Bofferbrauer2 said: Yeah, I had Sideport Memory too on my Asus 880G (don't remember the exact model). And yeah, that 16bit bus sucked, but it was good enough when my GPU failed. |
Some boards had it on a 32bit bus, it was a gamble depending on what model motherboard you got.
Bofferbrauer2 said: I was talking about HBM simply for one reason: It has a very small footprint. Sure, GDDR5/6 would do also, but would also certainly need more space on a board, which would make it hard to create such boards in ITX or STX sizes. Too bad HMC never got popular, as I think it would have been the best choice for this. And at bit rates of up to 480GB/s, that would have sufficed for a long time in that regard. |
Put it underneath the motherboard like with many many board that have NVME.
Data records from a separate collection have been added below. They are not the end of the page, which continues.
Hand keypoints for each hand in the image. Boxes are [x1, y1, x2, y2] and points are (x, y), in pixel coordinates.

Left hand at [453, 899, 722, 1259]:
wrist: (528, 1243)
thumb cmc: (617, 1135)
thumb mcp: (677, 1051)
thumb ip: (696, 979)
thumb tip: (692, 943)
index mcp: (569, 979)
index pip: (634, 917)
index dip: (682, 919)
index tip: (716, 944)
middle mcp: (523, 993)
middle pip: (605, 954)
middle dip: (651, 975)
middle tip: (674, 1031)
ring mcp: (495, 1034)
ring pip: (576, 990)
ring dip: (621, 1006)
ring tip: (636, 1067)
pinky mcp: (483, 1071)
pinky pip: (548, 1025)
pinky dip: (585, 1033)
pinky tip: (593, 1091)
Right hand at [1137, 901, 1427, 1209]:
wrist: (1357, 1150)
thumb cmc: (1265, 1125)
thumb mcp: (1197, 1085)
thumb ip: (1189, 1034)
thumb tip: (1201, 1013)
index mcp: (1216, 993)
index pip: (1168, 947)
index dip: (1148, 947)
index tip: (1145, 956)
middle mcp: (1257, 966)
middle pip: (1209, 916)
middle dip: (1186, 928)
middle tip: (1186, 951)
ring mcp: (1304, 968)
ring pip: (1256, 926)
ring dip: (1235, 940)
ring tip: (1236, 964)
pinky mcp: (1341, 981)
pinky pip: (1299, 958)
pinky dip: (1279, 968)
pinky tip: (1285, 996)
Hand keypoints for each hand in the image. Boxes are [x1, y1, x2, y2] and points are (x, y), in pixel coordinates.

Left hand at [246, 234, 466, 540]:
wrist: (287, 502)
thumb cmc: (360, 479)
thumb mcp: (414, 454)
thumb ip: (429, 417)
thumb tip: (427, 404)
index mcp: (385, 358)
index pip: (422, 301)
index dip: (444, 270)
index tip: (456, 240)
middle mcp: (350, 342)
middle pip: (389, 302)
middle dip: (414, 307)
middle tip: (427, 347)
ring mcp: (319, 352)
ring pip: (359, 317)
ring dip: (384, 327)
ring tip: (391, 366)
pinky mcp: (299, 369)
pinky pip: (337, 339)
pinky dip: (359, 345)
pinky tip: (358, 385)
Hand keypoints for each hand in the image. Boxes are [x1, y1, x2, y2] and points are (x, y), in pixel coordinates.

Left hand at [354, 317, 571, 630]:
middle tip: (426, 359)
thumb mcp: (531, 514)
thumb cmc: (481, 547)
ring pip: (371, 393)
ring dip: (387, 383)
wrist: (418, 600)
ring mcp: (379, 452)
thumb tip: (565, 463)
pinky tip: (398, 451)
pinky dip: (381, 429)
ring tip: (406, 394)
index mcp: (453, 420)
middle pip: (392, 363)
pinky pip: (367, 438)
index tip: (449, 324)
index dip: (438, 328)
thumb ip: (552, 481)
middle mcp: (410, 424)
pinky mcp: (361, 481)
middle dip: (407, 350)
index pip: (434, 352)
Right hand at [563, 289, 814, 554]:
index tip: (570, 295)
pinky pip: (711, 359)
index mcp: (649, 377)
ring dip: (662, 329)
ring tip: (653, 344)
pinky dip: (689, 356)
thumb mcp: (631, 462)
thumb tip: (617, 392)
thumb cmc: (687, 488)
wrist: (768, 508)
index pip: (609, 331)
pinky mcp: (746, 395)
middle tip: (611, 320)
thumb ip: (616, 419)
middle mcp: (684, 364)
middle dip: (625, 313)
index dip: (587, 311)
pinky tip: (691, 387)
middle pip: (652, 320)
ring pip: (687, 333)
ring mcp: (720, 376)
Bofferbrauer2 said: Well, 38.4GiB/s is almost 50% more than 25.6GiB/s, but I get your point. Hence why DDR5 will start at DDR5-4400, way above the highest specified DDR4 memory (3200) and supposed to go all the way up to DDR5-6400. iGP/APU will certainly benefit a lot from the bandwith boost, as will some server applications. DDR5-6400 would also bring 51.4GiB/s on a single channel, so over 100GB/s on a dual channel interface, which should be enough for most integrated graphics, at least for now. Just for comparison, Baffin (RX 460/560) has 112GB/s, so 100GB/s should be enough for 16CU@1200Mhz (RX560 reaches 1300) without choking. Still not enough for that rumored R5 3600G with 20CU, though, unless it would clock at only 800Mhz or so. And no chance even with DDR4-3200, which only delivers half of that bandwith. |
JEDEC spec anyway. G.Skill had DDR4 running at 5ghz last year.
https://www.tomshardware.co.uk/g-skill-first-ddr4-5066mhz-memory,news-58644.html
DDR5 can't happen soon enough, Notebooks will lap up the bandwidth that's for sure.